# Is this possible in LR5.6



## Jknights (Sep 8, 2014)

I frequently adjust a single image then copy its Develop Settings and paste them to other images in the set then work through making small adjustments.  When shooting under differing light conditions this may mean that I need to copy/paste several different develop settings for all my images.

The question is whether it is possible to have a pair of fast keystrokes that does a Develop Settings/ Copy/Confirm Copy of the individual settings/    and Develop Settings/ Paste.  This would save me a lot of time.
Something like Ctrl+C and Ctrl+V.
I guess since I work on a Mac that maybe Automator may be able to do this.

Thanks.


----------



## Victoria Bampton (Sep 9, 2014)

I'm not sure I'm quite following the "individual settings" bit, but there are a couple of shortcuts that will get you close, if not all the way.

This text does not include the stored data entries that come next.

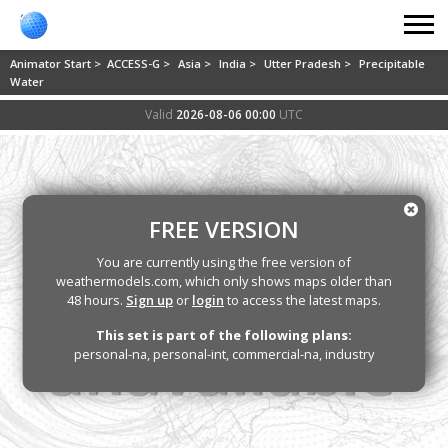
Animator Start >
ACCESS-G >
Asia >
India >
Utter Pradesh >
Precipitable
Water
Valid
2026-08-06 00:00
UTC
FREE VERSION
You are currently using the free version of
weathermodels.com, which only shows maps older than
48 hours.
Sign up
or
login
to access the latest maps.
This set is part of the following plans:
personal-na, personal-int, commercial-na, industry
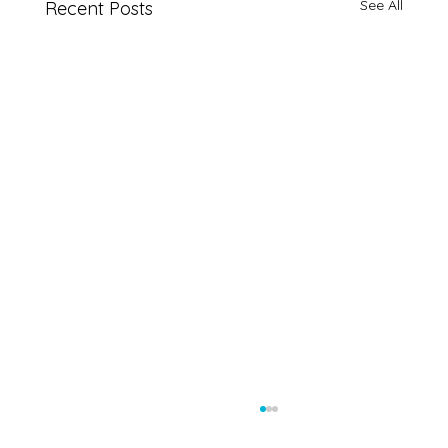
See All
Recent Posts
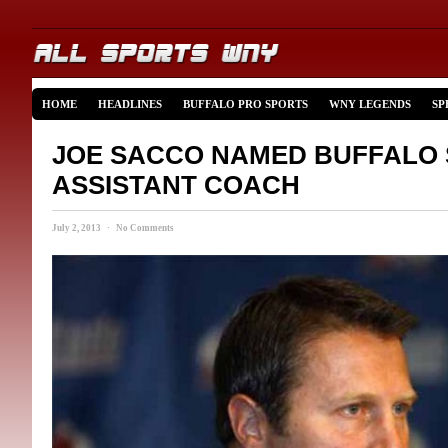
HOME
HEADLINES
BUFFALO PRO SPORTS
WNY LEGENDS
SP
JOE SACCO NAMED BUFFALO
ASSISTANT COACH
July 2, 2013 · No Comments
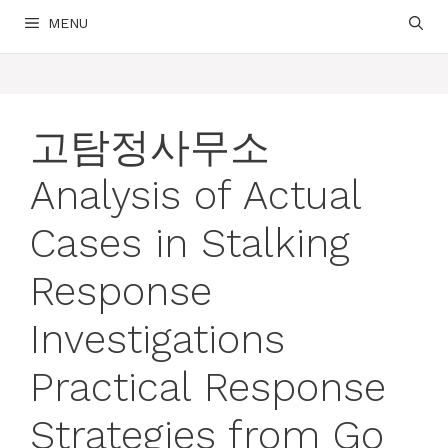
MENU
고탐정사무소
Analysis of Actual
Cases in Stalking
Response
Investigations
Practical Response
Strategies from Go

Cmd-Shift-C is copy with the dialog (hit enter to confirm the same checkboxes as previous)
Cmd-Shift-V is paste


----------



## Jknights (Sep 9, 2014)

Victoria, that is exactly what I was after.  Thanks.
:lol:   No why hadnt I found that before.  
  It is not is the Adobe described shortcuts listed in the menu!

Thanks.    
I promise a purchase of "Adobe Lightroom 6 - The Missing FAQs" as soon as it is available but maybe I should purchase the current v5 book


----------



## Victoria Bampton (Sep 9, 2014)

You're welcome.  You can download my full shortcuts sheet at http://www.lightroomqueen.com/free-downloads/keyboard-shortcuts/

I'm working on a major rewrite ready for LR6, but you'd get an upgrade discount on it if you bought the LR5 book now anyway, so it's entirely up to you.  I'm sure you'll find some gems in there!


----------



## Jknights (Sep 9, 2014)

Purchase made.
Look forward to reading the v6 book (soon) :lol:


----------